Jornada mundial dos direitos do homem «2011 foi um ano extraordinário para os direitos do homem. Milhões de pessoas decidiram que havia chegado o momento de reivindicar seus direitos, fazendo-se presentes nas ruas e nas praças para pedir mudanças». Com estas palavras Navanethem Pillay, Alto Comissário para as Nações Unidas introduz o 63º aniversário da Declaração Universal dos Direitos Humanos. No dia 10 de dezembro de 2011 o mundo celebrará a jornada dos direitos humanos, um aniversário particularmente significativo este, tendo sido 2011 um ano de virada para milhões de pessoas.

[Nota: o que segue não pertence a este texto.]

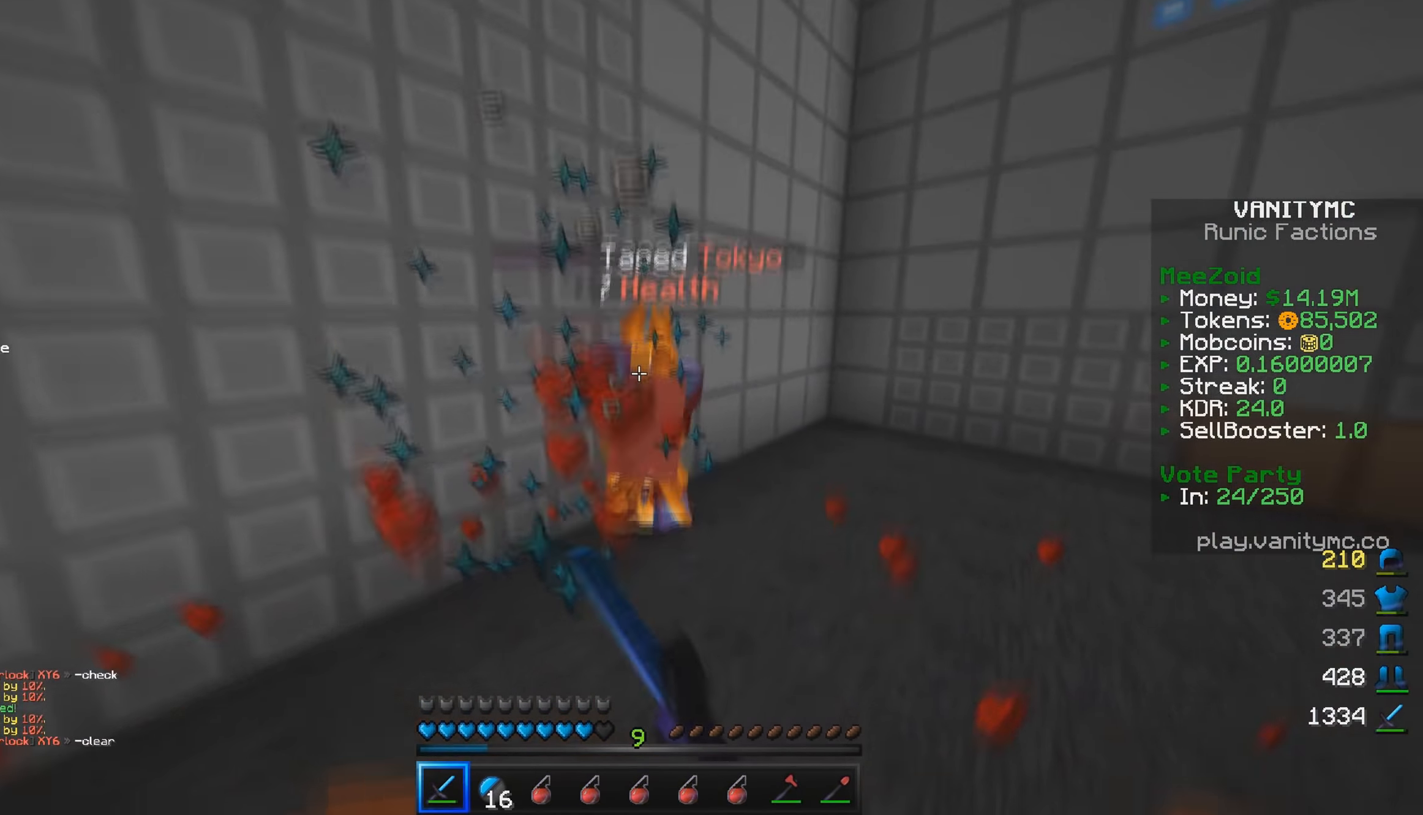
{"keys": ["d", "w"], "mouse": [], "events": [[33, "mouse_left", "up"], [67, "mouse_left", "down"], [200, "d", "up"], [233, "mouse_left", "up"], [283, "mouse_left", "down"], [367, "d", "down"], [483, "mouse_left", "up"]]}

Tudo começou com a primavera árabe, o Norte da África primeiro e o Oriente Médio depois, levantaram a voz e milhares de pessoas desceram para as praças para reivindicar os próprios direitos, pacificamente. Depois de anos de vexames por parte de governos totalitários, o povo Magrebe foi para a praça manifestar o próprio desacordo, dando vida ao movimento rebatizado como primavera árabe. Tudo isso foi possível graças à utilização maciça da internet que, através dos sites sociais, levou, prepotentemente, para os jornais internacionais o que estava acontecendo no norte da África e no Oriente Médio. Mesmo que com outras formas, e com motivações diferentes, também o norte do mundo desceu à praça para reivindicar os direitos de igualdade e de liberdade. Londres, Madri, Nova York e Roma, somente para citar algumas, foram invadidas pelos assim chamados “indignados”. Nesse caso foi a crise econômica global a levar milhares de pessoas para a praça, exigindo um sistema social e econômico mais justo.

É fundamental celebrar este dia, para que a sociedade civil, juntamente com as instituições, persiga até o fim último da Declaração: igualdade de direitos para cada ser humano. Que se fale de países em via de desenvolvimento ou de nações altamente industrializadas, a violação dos direitos é uma realidade na qual qualquer um pode se encontrar. A história nos mostra que cada dia, e não importa em que parte do planeta se nasça ou se viva, os direitos do homem são negados. Esta dos direitos é uma batalha que se combate diariamente e diariamente as fma lutam em favor dos direitos tendo, como IIMA, Instituto Internacional Filhas de Maria Auxiliadora, assento no Conselho dos direitos humanos, um órgão intergovernativo dentro da ONU. Graças à sua presença, em Genebra, no escritório dos direitos humanos, as fma dão uma contribuição preciosa que influencia as políticas internacionais voltadas para a promoção e garantia do Direito à Educação para todos.